4 There was a dispute by
management as to the use of red tape to
designate a "hot" area. Some of the documents that Claimant relied
on were ambiguous and confusing with reference to the use of red
tape. Management claimed that red tape was to designate areas of
storage of uranium products rather than to designate areas where
spills had occurred.
5 The severity level of violations
for an NRC licensee, such as
the GE Company, are graded from one to five. The larger the
number, the less severe the violation. Severity levels I and II
involve very significant violations; level III violations are
significant; level IV violations are significant if left uncorrected;
and level V violations are of minor concern.

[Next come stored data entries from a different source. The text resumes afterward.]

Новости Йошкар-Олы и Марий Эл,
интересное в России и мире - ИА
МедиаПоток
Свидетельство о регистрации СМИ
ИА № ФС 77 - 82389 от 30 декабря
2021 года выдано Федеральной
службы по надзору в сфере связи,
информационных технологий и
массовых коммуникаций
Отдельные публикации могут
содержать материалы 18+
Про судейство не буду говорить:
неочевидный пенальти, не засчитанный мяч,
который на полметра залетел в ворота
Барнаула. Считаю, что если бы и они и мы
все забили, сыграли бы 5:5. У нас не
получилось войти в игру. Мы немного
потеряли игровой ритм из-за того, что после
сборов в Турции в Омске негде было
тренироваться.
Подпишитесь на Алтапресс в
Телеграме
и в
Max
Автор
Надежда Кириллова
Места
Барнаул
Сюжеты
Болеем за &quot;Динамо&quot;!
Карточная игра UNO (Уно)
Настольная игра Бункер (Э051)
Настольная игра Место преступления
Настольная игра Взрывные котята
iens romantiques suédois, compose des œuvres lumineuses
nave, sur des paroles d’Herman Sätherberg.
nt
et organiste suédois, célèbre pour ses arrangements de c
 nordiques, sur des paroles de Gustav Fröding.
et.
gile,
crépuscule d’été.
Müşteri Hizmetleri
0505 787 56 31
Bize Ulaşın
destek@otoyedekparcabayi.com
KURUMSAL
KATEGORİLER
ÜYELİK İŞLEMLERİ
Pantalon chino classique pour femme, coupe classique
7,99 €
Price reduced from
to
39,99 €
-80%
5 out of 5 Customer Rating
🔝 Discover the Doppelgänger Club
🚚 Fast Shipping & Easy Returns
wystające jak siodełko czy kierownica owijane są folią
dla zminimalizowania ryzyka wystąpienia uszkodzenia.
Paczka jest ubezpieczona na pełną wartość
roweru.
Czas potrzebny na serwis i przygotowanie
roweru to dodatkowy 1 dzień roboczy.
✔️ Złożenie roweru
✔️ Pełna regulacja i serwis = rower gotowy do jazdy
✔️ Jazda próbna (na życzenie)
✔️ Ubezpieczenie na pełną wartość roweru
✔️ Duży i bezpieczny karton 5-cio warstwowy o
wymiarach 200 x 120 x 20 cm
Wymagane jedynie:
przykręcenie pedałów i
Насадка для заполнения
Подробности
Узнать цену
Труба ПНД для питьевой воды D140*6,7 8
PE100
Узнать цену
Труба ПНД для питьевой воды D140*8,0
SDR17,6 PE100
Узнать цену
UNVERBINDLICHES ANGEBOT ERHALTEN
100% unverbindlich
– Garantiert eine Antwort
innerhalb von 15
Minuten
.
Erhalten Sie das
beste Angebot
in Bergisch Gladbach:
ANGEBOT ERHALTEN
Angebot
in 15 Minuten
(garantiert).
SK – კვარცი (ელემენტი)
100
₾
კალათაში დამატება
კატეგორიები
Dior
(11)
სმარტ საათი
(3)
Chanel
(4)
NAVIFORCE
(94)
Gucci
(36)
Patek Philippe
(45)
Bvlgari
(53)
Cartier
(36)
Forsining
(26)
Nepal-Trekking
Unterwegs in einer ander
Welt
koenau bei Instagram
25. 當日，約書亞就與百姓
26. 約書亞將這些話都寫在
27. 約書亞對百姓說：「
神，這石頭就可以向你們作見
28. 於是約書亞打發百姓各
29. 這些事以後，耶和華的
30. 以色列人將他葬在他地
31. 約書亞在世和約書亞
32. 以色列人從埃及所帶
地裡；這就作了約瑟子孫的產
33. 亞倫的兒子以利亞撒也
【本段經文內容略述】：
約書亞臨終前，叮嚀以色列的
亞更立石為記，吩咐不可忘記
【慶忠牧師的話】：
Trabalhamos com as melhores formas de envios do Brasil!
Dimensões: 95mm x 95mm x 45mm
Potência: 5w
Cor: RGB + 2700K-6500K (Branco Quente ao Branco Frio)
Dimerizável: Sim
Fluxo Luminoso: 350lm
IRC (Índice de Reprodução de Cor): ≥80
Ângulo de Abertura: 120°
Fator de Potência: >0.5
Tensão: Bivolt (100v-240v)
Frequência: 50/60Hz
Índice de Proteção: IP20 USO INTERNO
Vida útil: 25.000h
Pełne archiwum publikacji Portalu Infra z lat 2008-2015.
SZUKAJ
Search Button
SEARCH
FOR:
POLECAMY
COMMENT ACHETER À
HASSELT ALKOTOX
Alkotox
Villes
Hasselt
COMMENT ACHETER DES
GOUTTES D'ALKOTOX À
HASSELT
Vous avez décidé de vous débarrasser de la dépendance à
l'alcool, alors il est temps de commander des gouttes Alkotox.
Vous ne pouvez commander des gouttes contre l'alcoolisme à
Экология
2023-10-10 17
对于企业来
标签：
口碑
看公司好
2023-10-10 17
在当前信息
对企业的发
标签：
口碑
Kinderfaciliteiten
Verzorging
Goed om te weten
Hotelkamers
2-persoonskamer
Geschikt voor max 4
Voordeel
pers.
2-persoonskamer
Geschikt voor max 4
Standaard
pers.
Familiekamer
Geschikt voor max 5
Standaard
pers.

Following the above discussed allegations, which were reported
to and investigated by both GE and the NRC, Mrs. English filed
additional allegations with the NRC in May and June of 1984. The
latter complaints were not reported to GE, though GE learned of
them through NRC investigations. A number of the May and June
allegations were merely reiterations of the previously filed
complaints. Of the 35 allegations investigated, five were found to be
Severity level IV violations; one (failure of personnel to use
personal survey devices) was determined to be a corrected prior
violation; seven were partially or wholly substantiated, but were
not deemed violations of NRC regulations or license requirements;
one was unresolved; and two were not addressed. Three level IV
violations and one level V violation were found to exist on the
basis of independent NRC determinations. (See ALJ Exhibits 5-12,
incl.; Employer's Exh. 11)
6 Even taking into account the
level V vs. level IV NRC designations,
a five day suspension appears to have been the heaviest
punishment dealt to anyone.
7 Said Ruling and Order is
incorporated herein by reference.
8 In determining whether
Claimant's conduct afforded an
independent, nondiscriminatory basis for discharge, or whether it was
protected activity, the court must determine whether Claimant's
overall conduct was so generally inimical to Employer's interests and
so excessive as to be beyond the protection of the statue. The
court must balance the setting in which the activity arises and the
interests and motivations of both Employer and Employee.
Hockstadt, ibid. at pages 229, 230 and 232.